All Mallory knows of The City is that her father–and every other witch there–fled it for a life in exile in the human world. Instead of a typical teenage life full of friends and maybe even a little romance, Mallory scans quiet streets for threats, hides herself away, and trains to be lethal. She knows it’s only a matter of time until a daimon finds her and her father, so she readies herself for the inevitable. While Mallory possesses little knowledge of The City, every inhabitant of The City knows of her. There are plans for Mallory, and soon she, too, will be drawn into the decadence and danger that is the Carnival of Souls.
My Opinion: Ok, so it was really slow going for me when I started reading Carnival of Souls initially.

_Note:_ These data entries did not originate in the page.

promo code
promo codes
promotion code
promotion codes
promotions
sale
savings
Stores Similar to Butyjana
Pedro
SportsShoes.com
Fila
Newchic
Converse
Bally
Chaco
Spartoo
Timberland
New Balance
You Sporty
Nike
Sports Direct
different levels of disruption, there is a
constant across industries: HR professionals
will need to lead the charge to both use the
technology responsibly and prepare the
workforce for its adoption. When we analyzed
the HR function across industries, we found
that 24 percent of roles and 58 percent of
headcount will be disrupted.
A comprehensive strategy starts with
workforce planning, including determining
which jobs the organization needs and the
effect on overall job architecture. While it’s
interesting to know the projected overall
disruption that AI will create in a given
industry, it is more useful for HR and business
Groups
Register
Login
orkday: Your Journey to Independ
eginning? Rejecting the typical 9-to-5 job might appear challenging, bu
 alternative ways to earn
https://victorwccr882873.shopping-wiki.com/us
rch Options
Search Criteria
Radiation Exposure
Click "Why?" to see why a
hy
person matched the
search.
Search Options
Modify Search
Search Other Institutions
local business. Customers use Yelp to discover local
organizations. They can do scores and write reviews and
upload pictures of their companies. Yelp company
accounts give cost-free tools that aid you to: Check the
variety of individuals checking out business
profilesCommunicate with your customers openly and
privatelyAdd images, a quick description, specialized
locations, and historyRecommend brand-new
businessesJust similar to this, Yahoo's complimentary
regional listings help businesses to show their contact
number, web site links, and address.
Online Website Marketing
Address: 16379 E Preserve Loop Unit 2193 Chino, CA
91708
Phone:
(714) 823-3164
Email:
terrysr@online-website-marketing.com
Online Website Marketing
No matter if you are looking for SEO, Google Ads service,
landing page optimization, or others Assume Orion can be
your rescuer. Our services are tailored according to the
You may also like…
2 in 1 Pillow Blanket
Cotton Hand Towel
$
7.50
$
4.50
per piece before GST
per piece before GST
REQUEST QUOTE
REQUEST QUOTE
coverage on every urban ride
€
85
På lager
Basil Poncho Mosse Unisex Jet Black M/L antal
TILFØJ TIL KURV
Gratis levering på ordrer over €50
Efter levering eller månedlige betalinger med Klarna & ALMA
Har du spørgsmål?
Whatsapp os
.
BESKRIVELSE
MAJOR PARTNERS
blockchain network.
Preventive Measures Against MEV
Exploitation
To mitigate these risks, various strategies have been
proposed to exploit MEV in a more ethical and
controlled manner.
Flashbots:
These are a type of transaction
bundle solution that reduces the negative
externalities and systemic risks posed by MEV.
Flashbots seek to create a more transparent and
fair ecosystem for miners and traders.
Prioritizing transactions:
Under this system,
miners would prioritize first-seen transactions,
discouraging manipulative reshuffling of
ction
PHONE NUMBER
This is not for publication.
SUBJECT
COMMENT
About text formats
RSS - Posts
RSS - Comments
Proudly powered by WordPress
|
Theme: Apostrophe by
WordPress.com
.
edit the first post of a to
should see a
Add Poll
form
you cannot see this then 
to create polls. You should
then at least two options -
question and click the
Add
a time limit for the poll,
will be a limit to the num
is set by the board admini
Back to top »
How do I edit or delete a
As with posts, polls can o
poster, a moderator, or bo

And I didn’t want to blame the book, because I felt it wasn’t the book’s fault. But in hindsight, I think it might have been.
The first half of the book was slow. There was a lot of information, and it was being presented in a very tell-don’t-show way. The daimons and the witches hate each other. Ok. But why? We never hear about the great conflict that led to this hatred. Other details that could have been so scintillating were just, passed over. Like the carnival.
For a book called Carnival of Souls, the carnival is not featured much. There is vague talk about different masks, but not what the different colours mean. We glean that black is for assassins, and white is for witches (which, if there aren’t many witches, why have a mask for them, why not make them go UNmasked?) I just really wanted the magic of the carnival to come alive and grab me. Instead I was struck repeatedly with information I already had. Very disappointing.
The characters don’t really have much depth. Aya had promise, until we learn her reasons for wanting to change the way women are viewed is pretty much entirely selfish. Mallory has spent her entire life training to come up against a daimon, and not only does she not recognize one, but she fails spectacularly when she does. And Kaleb gave me all sorts of heebie-jeebies.
The middle of the book picked up when alliances were formed and the info dump stopped for a minute. And then the last third or so of the book was just pure WTF-ery. I just couldn’t even wrap my head around the whole thing. I hated the romance between Kaleb and Mallory. Apparently no YA book is complete without that instant love connection.
I think, though, the thing that got me the most aggravated was that I was expecting this to be a stand-alone book. But no, now there will be at least one sequel, and really… is it necessary?
Bottom Line: I had such high hopes for Carnival of Souls, but they were dashed by a severe case of repeat-shit-itis, YA-insta-love, and a meandering story that skipped what could have been the greatest details.